*Consignes*
a: Pourriez-vous actualiser le passage du texte sur la Tunisie qui s'ouvre sur les mots contenant « Selon des estimations, le » et se referme sur « ne l’est pas. », en y remplaçant « janvier » par « février » ?
b: Quelles sont toutes les formes de pureté que le texte sur la Tunisie attribue à la rhétorique de campagne de Kaïs Saïed ?

Il a appelé à l’arrêt des «hordes de migrants clandestins» subsahariens présents dans son pays. Cette immigration relèverait selon lui d'une «entreprise criminelle ourdie à l'orée de ce siècle pour changer la composition démographique de la Tunisie» afin de la transformer en un pays «africain seulement», et d'estomper son caractère «arabo-musulman».

En situation irrégulière

Selon des estimations, le nombre de migrants noirs en situation irrégulière en Tunisie oscillerait entre 30 000 et 50 000, le pays comptant douze millions d'habitants. «Beaucoup travaillent sans être déclarés dans l’attente de pouvoir financer un départ vers l’Europe», rapportait Le Monde en janvier.

Voilà que le président d’un Etat maghrébin parle comme Eric Zemmour et la droite identitaire européenne, pour qui le danger civilisationnel est le musulman. On n’est pas surpris.

Le tiers-mondisme en faillite

On n’est pas surpris, parce que toute la rhétorique de Kaïs Saïed, lorsqu’il faisait campagne avant d’être élu, portait en elle l’idée de pureté: pureté du peuple opposée au vice des élites, pureté de la délibération villageoise opposée à la démocratie représentative corrompue, pureté, enfin, de l’islam face à ce qui ne l’est pas.

Cela porte un nom, et les militants de gauche en Occident qui mangent de ce pain-là reconnaîtront une œuvre à laquelle ils ont participé: le tiers-mondisme.

Le tiers-mondisme est cette idéologie qui a accompagné les peuples colonisés vers l’indépendance. Une idéologie tournée contre l’Occident porteur de tous les péchés, quand les peuples libérés étaient décrits comme innocents, comme à l'aube d'un nouveau commencement. Il n’est pas question de remettre en cause les luttes pour l’indépendance. La colonisation contenait ce qui allait se retourner un jour contre elle: la spoliation.

*Données extraites*
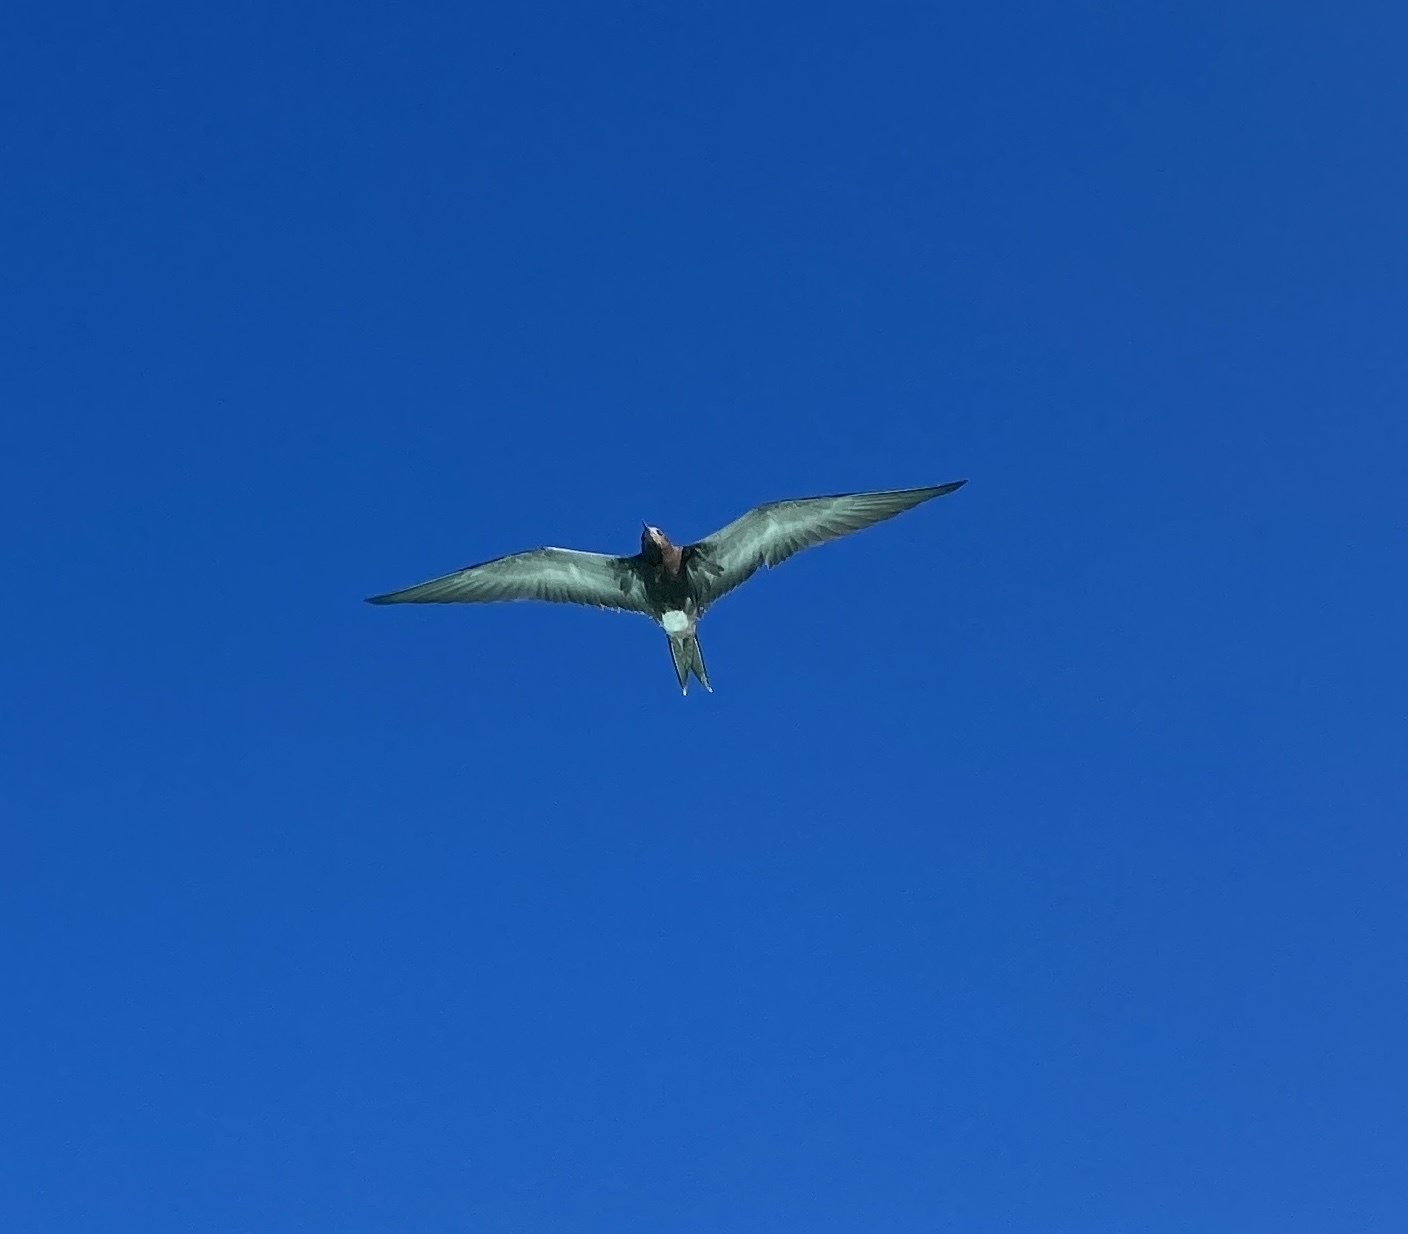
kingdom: Animalia
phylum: Chordata
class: Aves
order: Charadriiformes
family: Laridae
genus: Onychoprion
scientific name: Onychoprion fuscatus
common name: Sooty tern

*Réponses attendues*
a:
Selon des estimations, le nombre de migrants noirs en situation irrégulière en Tunisie oscillerait entre 30 000 et 50 000, le pays comptant douze millions d'habitants. «Beaucoup travaillent sans être déclarés dans l’attente de pouvoir financer un départ vers l’Europe», rapportait Le Monde en février.

Voilà que le président d’un Etat maghrébin parle comme Eric Zemmour et la droite identitaire européenne, pour qui le danger civilisationnel est le musulman. On n’est pas surpris.

Le tiers-mondisme en faillite

On n’est pas surpris, parce que toute la rhétorique de Kaïs Saïed, lorsqu’il faisait campagne avant d’être élu, portait en elle l’idée de pureté: pureté du peuple opposée au vice des élites, pureté de la délibération villageoise opposée à la démocratie représentative corrompue, pureté, enfin, de l’islam face à ce qui ne l’est pas.

b:
- la pureté du peuple, opposée au vice des élites
- la pureté de la délibération villageoise, opposée à la démocratie représentative corrompue
- la pureté de l'islam, face à ce qui ne l'est pas